Bill Sharman, an eight-time All-Star who led the Lakers to their first NBA championship in Los Angeles, died Friday morning at his Southern California home.
Sharman "passed away peacefully" at his home in Redondo Beach, according to a statement from the team.
"Today is a sad day for anyone who loves and cares about the Lakers," said Lakers President Jeanie Buss. "As our head coach, Bill led us to our first championship in Los Angeles, and he was an important contributor to the 10 championship teams that followed."
Sharman remained a member of the Lakers organization for four decades, serving as head coach, general manager and president and special consultant. He joined the organization as head coach for the 1971-72 season and led the team to its first title in LA after relocating from Minneapolis.

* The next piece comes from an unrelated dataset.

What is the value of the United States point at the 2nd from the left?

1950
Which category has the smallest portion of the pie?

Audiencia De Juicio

The team won 69 games that season -- a then-NBA record that still stands as the Lakers single-season win record. The team's stunning run included a record 33-game win streak.

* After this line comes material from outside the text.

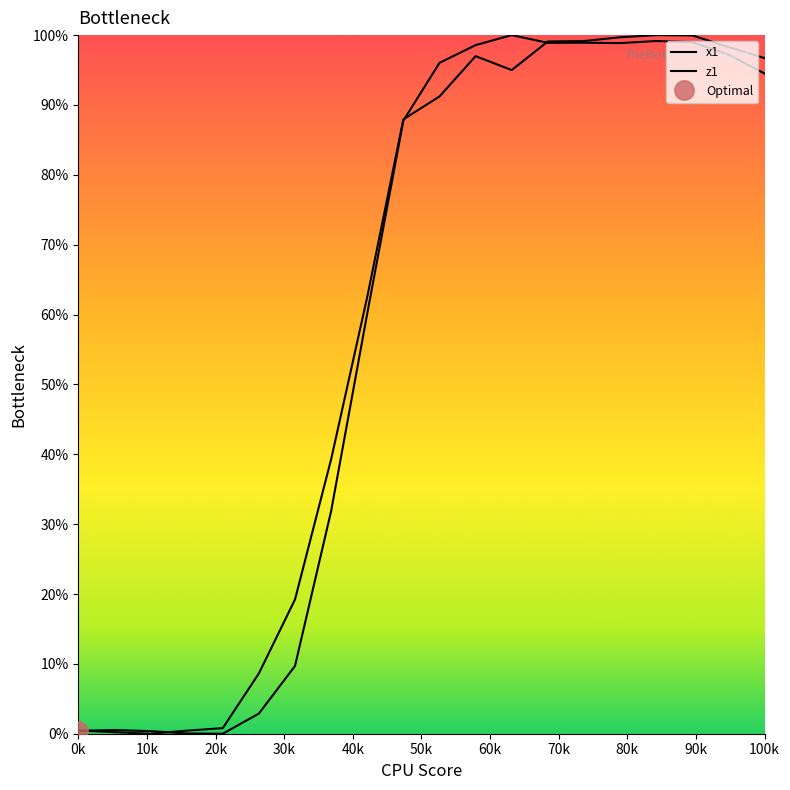

Which series has the largest range (max minus min)?

x1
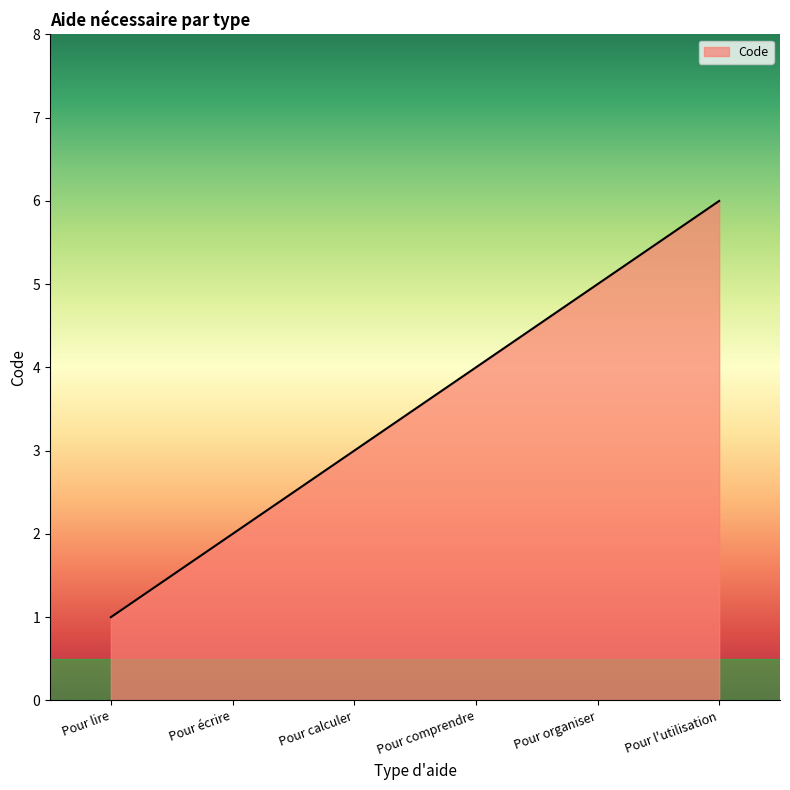

Rank the categories by value from lowest to highest.

Pour lire, Pour écrire, Pour calculer, Pour comprendre, Pour organiser, Pour l'utilisation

"His importance to Dr. Buss and our family, and for the last 42 years to the Lakers organization, cannot be measured in words," Jeannie Buss said. "His knowledge and passion for the game were unsurpassed, and the Lakers and our fans were beneficiaries of that. Despite his greatness as a player, coach and executive, Bill was one of the sweetest, nicest and most humble people I've ever known. He was truly one of a kind."
Sharman's success as an NBA player -- he was elected to the Hall of Fame in 1976 -- came as a member of the rival Boston Celtics, but his roots were firmly planted in California. He was born in Abilene, Texas, but grew up in Lomita and attended Narbonne High School in Harbor City before attending the University of Southern California, where he excelled at basketball and baseball.
A pure shooter, one of his era's best, Sharman led the league in freethrow percentage for a record seven seasons during his 11-year professional career. Teaming with Bob Cousy in the backcourt, Sharman won four titles with the Celtics.
He retired in 1961 as a player and went to win titles in three professional basketball leagues -- the American Basketball League, American Basketball Association and the NBA. The 1972 title run record of 69-13 stood as the league's best until the 1995-96 Chicago Bulls went 72-10.